**Actions to take**
(1) Answer these from the Eiffel Intelligence thread, one line each:
(a) What does @z-sztrom do instead of using a dedicated Docker image for each version?
(b) Up to which EI Backend image version was the image based on Java?
(c) According to the java docs as cited, what happens if the thread queue size property is set to zero?
(2) Resume the Eiffel Intelligence thread after its last sentence.

Yeah, we can definitely do that!

e-backmark-ericsson commented 1 year ago

Notes from today's meeting.

AllEvents ruleset is used @domis322 uses dedicated Docker images for each version, while @z-sztrom uses the same image but replaces the war file

Actions:

e-backmark-ericsson commented 1 year ago

This is the Dockerfile that has been used to create the latest EI images that are pushed to DockerHub: https://github.com/eiffel-community/eiffel-intelligence/blob/master/src/main/docker/Dockerfile That image is based on Tomcat. Earlier the Docker image was built with a Java image as base image: https://github.com/eiffel-community/eiffel-intelligence/commit/7954f76fdc2d10b9f9386e262af52a30f03c0b6f

EI Backend image 2.0.1 has Tomcat in it: https://hub.docker.com/layers/eiffelericsson/eiffel-intelligence-backend/2.0.1/images/sha256-cc4121c070776d5901079cda9b2e9fa557430caed33c346050a7196753a12dec?context=explore and up until 0.0.18 it was based on Java: https://hub.docker.com/layers/eiffelericsson/eiffel-intelligence-backend/0.0.18/images/sha256-8af6c773e708f3fd85686cda1e29e9a311827912296dfbc2b96ba2748483810a?context=explore

tobiasake commented 1 year ago

Just one input if someone want to test with same code as in earlier versions in the newer version, someone could tryout add back the unlimited threading in the subscriptionHandler code and run test if that solves the performance issue, the code that need to be resotred can be found in this commit diff: https://github.com/eiffel-community/eiffel-intelligence/commit/0937cc28f728e40e8acd374022e9ccb658c33d8a#diff-67101393a8229c6b8e5741ec64e1254bc2ca652f9262a805c5148d37cbc50c54

Check also the Thread pool size properties values that was use in previous Eiffel-Intelligence versions.

But increasing the thread core pool and queue size properties should result in same behavior almost, I think. According to the java docs, setting the thread queue size property to zero will result in a unlimited threadpool queue, so that could be tested as well.

Just some more ideas that can be tested, but what I wrote here maybe have been tested already?

**Listed entries**
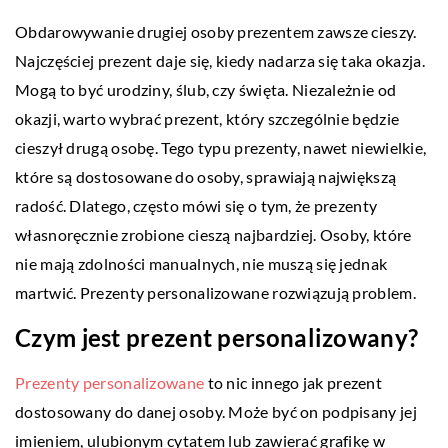
Obdarowywanie drugiej osoby prezentem zawsze cieszy.
Najczęściej prezent daje się, kiedy nadarza się taka okazja.
Mogą to być urodziny, ślub, czy święta. Niezależnie od
okazji, warto wybrać prezent, który szczególnie będzie
cieszył drugą osobę. Tego typu prezenty, nawet niewielkie,
które są dostosowane do osoby, sprawiają największą
radość. Dlatego, często mówi się o tym, że prezenty
własnoręcznie zrobione cieszą najbardziej. Osoby, które
nie mają zdolności manualnych, nie muszą się jednak
martwić. Prezenty personalizowane rozwiązują problem.
Czym jest prezent personalizowany?
Prezenty personalizowane
to nic innego jak prezent
dostosowany do danej osoby. Może być on podpisany jej
imieniem, ulubionym cytatem lub zawierać grafikę w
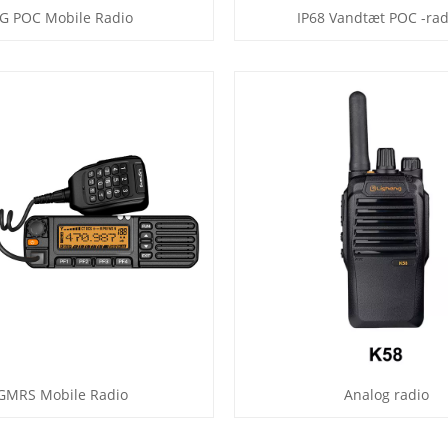
G POC Mobile Radio
IP68 Vandtæt POC -rad
GMRS Mobile Radio
Analog radio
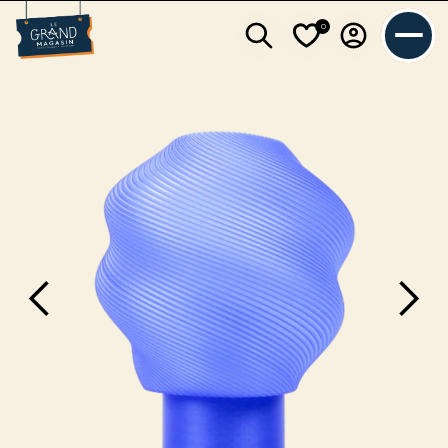
0
L'équipe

**Exercise answers**
(1)
(a) Uses the same image but replaces the war file.
(b) 0.0.18.
(c) It results in an unlimited threadpool queue.

(2)
domis322 commented 1 year ago

Hi,

So I tried building the images myself on both versions and running them. I tried running the existing image and tried running an image after injecting it with a war from a new version. In all cases the newer version seems to have worse performance.

@tobiasake I tried the values from the mentioned commit. both before the change and after, they both seem to have similar performance in this case (so not that good). I tried increasing the values to over 10 000 which does seem to be spawning more threads (PIDS in picture bellow). But it doesnt help to consume the events faster.

image

setting thread queue size to zero did not help either.

I think there might be a bottleneck outside the multithreaded part. maybe because in the new verseion getAllDocuments() is called on the main thread?

image
z-sztrom commented 3 months ago

@domis322, please, provide your test results when using completely empty mongoDB.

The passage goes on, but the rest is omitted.